(Picture: Sinéad Kay)

On the last day of the term at the college where I worked, I found myself missing out on a sunny day and a colleague’s barbecue due to a hospital appointment. A persistent cough had led to the visit, even though I didn’t feel particularly unwell. Little did I anticipate the life-changing news the appointment would bring.

A kind doctor at the hospital broke the news that I had lung cancer. Despite never having smoked and always advocating against smoking, I found myself facing a challenging reality. The initial shock led to tears, but I quickly focused on understanding the details of the treatment plan.

Back in June 2023, I was a busy mother of four, eagerly awaiting the summer holidays. A persistent cough, initially dismissed as a virus, prompted a colleague’s frank advice to get it checked. Recognizing the prolonged duration, I contacted my GP, leading to a chest X-ray revealing a shadow in my lung.

Further tests confirmed my worst fear – lung cancer. Researching the facts, I stuck to trusted sources like the NHS and cancer charities, avoiding online forums and social media due to their negative influence. Open communication with my family, including my husband and daughters, became crucial during this challenging time.

Thankfully, the cancer was caught early at stage 2, offering a high chance of successful treatment. The mid-right lobectomy via video-assisted thoracic surgery proved successful, and my recovery journey began. Initially breathless, I diligently performed breathing exercises, gradually regaining strength and stamina.

Four months post-surgery, I’ve regained my ability to engage in various activities. I’m back at work, walking up fells, training to climb mountains, and even embarking on a Couch to 5k running plan. Though my ongoing care plan involves regular monitoring, I’m grateful for the opportunity to embrace family life once again.
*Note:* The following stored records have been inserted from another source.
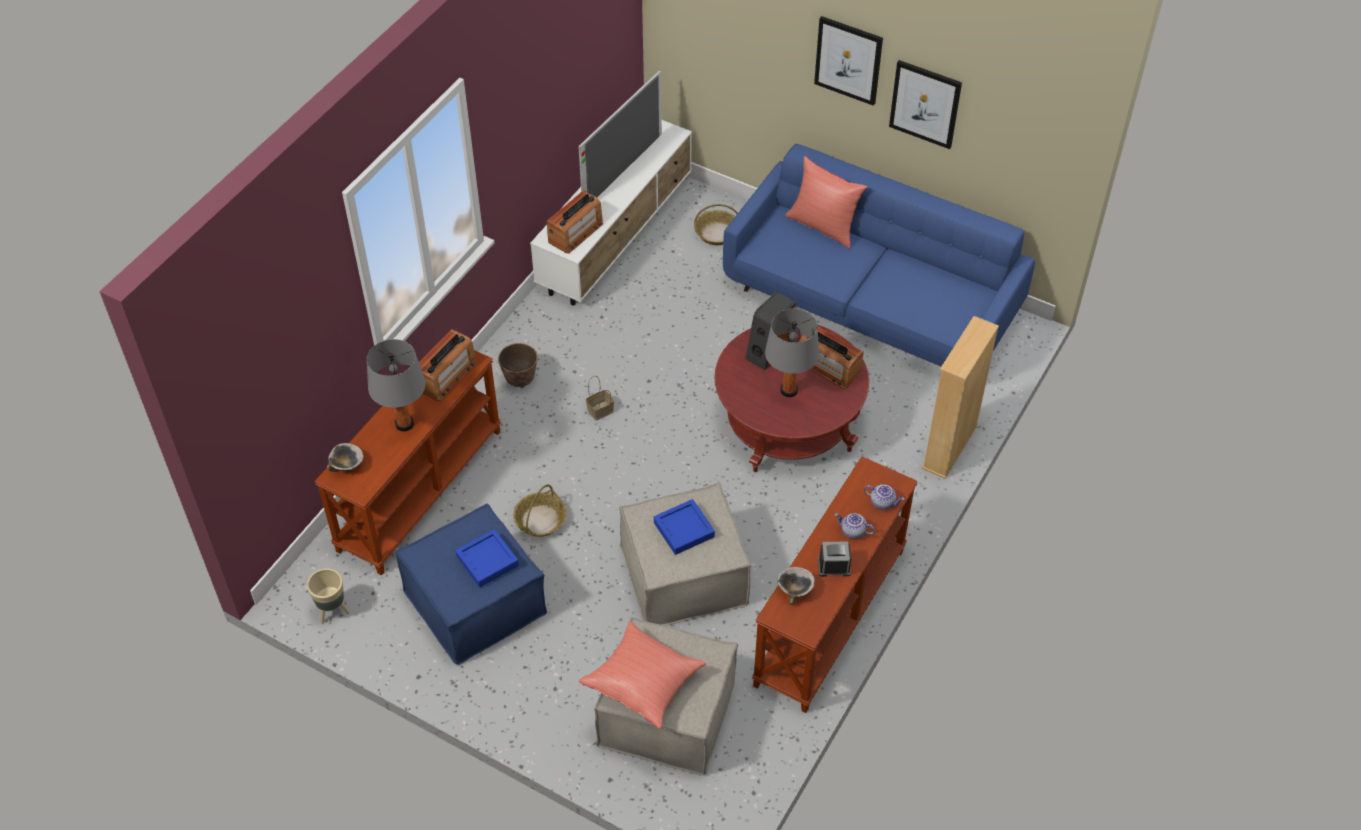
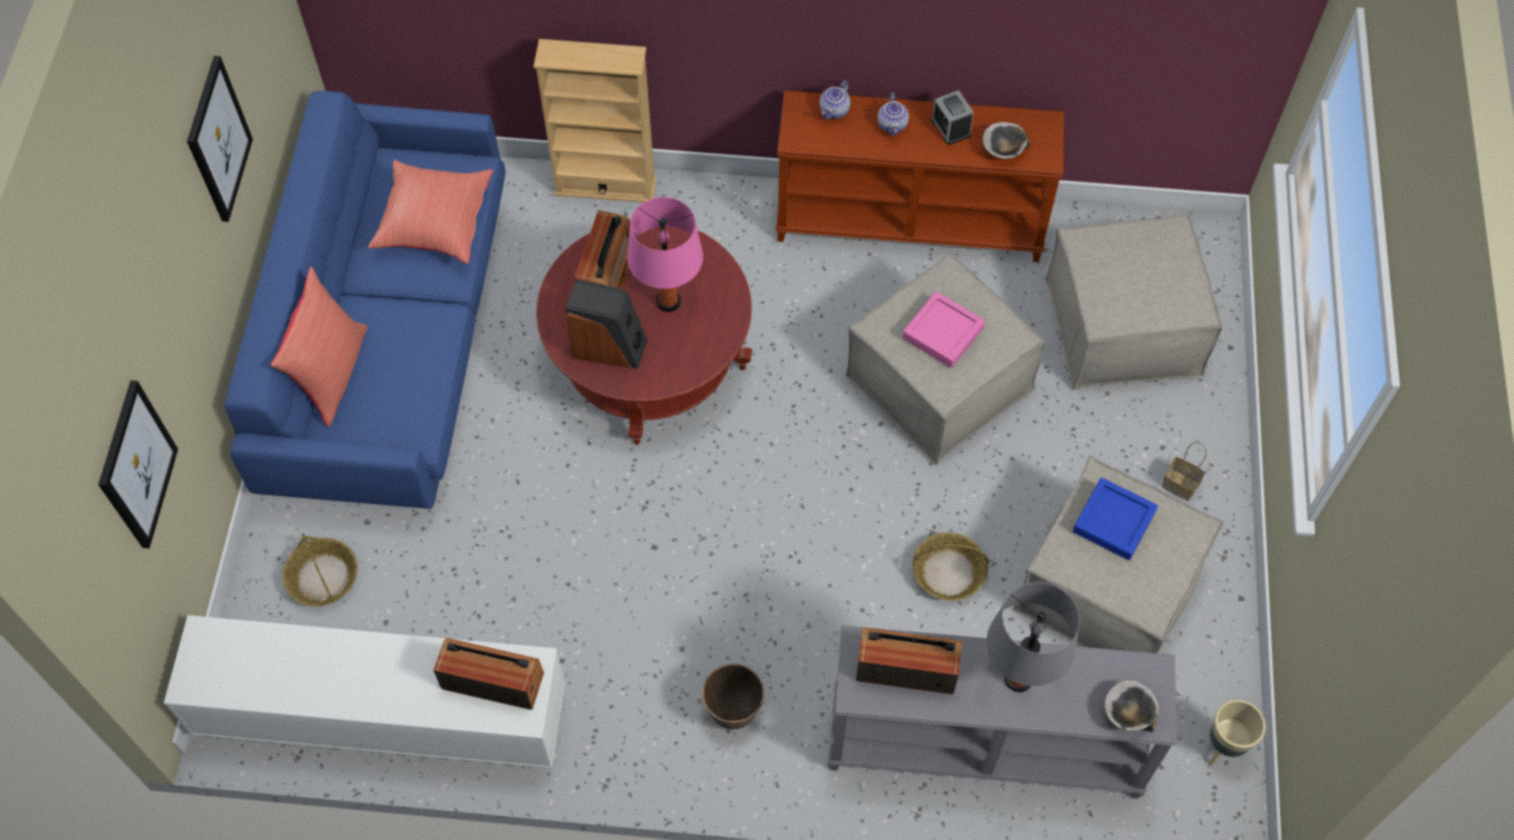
camera: 115 degrees left, 10 degrees up
(419, 489) = (983, 746): brown console table -> grey console table
(475, 602) = (1108, 587): blue ottoman -> beige ottoman
(600, 411) = (737, 583): basket -> basket (1181, 485)
(623, 171) = (322, 675): television -> none
(643, 683) = (1164, 292): red pillow -> red pillow (434, 223)
(684, 530) = (942, 333): blue tray -> pink tray
(788, 390) = (668, 302): grey table lamp -> pink table lamp
(848, 60) = (174, 234): picture -> picture (136, 465)
(883, 502) = (834, 111): teapot -> teapot turned 150 degrees counterclockwise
This life-changing diagnosis reinforces the importance of early detection. I encourage others to be aware that a persistent cough lasting three weeks or more could be a sign of cancer. Despite not fitting the typical profile, I hope my story underscores that lung cancer can affect anyone, even a non-smoking, active woman like me.

I support NHS England’s ‘Help Us, Help You’ lung cancer campaign and emphasize that early detection can make a significant difference in treatment outcomes. If you notice a lingering cough, please contact your GP – it might save your life.